Friday, January 11, 2008

7.6 T. rex vision

Have you ever wondered how the dinosaurs saw when you look at their immense fossil heads with huge empty eye sockets?

Of course, all the soft ocular tissues are long gone, so it is impossible to know the gross anatomy of the eye, let alone how many kinds or the density of photoreceptors in the retina. Without the information, all studies are essentially best guesses.

T. rex and its relatives, the theropod dinosaurs, all have a huge head, small fore-limbs with sharp claws, and walked or trotted on powerful hind legs. Based on the position of the orbits, it is possible to estimate the overlapping visual fields of the two eyes. It turns out that two possibilities exist, one with a 20° overlap (similar to that of the crocodiles) and the other 45–60° (similar to that of the birds). T. rex belongs in the latter group with a 55° overlap (see image at top).

So what does this overlap mean? Most likely for stereopsis at close range. According to some paleontologists: if you are a predator as the T. rex, it is a good idea to see what you are biting at. T. rex is known to leave its well-placed tooth marks on its victims. On the other hand, a scavenger needs only to know where the meal lies; and a wider peripheral visual field is advantageous for scanning the horizon, in case some big dangerous looking T. rex is lurking nearby.

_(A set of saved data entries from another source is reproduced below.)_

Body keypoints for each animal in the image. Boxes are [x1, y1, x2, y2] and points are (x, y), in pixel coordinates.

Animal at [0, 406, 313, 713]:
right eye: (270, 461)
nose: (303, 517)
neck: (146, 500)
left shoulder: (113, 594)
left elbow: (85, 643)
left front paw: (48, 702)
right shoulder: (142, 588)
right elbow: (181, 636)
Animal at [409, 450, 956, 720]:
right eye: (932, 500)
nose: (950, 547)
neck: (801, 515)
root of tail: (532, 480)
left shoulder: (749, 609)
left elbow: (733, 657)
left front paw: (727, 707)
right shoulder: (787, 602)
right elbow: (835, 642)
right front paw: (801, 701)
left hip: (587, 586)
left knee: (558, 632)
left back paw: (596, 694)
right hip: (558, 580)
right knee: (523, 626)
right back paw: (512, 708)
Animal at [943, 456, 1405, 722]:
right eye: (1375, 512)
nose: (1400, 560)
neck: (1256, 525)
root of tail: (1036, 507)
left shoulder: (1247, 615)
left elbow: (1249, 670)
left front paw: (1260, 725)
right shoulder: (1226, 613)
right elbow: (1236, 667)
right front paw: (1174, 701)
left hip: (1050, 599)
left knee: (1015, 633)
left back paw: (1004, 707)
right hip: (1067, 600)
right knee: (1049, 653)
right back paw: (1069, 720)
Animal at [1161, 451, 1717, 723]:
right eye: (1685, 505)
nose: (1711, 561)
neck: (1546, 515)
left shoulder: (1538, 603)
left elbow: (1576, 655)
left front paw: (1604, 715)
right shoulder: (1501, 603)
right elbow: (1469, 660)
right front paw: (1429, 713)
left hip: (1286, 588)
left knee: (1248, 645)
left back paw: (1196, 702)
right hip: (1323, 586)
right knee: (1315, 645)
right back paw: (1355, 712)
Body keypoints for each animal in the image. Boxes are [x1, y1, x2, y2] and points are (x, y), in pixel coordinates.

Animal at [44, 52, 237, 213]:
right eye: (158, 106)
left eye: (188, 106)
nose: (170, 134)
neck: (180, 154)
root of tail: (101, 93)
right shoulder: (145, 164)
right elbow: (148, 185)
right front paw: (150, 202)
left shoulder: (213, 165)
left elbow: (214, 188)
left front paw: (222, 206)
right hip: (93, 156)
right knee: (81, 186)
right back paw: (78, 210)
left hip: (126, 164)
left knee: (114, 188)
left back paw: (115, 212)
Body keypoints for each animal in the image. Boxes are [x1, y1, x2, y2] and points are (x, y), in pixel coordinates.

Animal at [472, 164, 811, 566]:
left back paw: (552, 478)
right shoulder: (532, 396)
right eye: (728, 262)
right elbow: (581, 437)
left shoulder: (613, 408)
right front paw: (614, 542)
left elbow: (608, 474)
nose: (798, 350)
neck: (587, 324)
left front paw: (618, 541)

The above seem reasonable. The next assumption is big eyes must have excellent vision. In fact, there has been some exercise fitting an enlarged version of reptile or bird eye into the eye socket of a T. rex and project what its vision could be. Some claimed T. rex had 13 times better acuity than humans. From the retinal point of view, this appears unlikely. The eyes of a T. rex maybe several times larger than that of the humans, it is not the number but the density of the of photoreceptors that determines visual acuity. That is, if T. rex did have a fovea as in the humans. Perhaps it had multiple foveas each for a different visual function for all we know (the eagles have two, for example). Without an actual sample of the retina, it is simply not possible to draw any definitive conclusions.

So how did a T. rex see? Very well, thank you very much.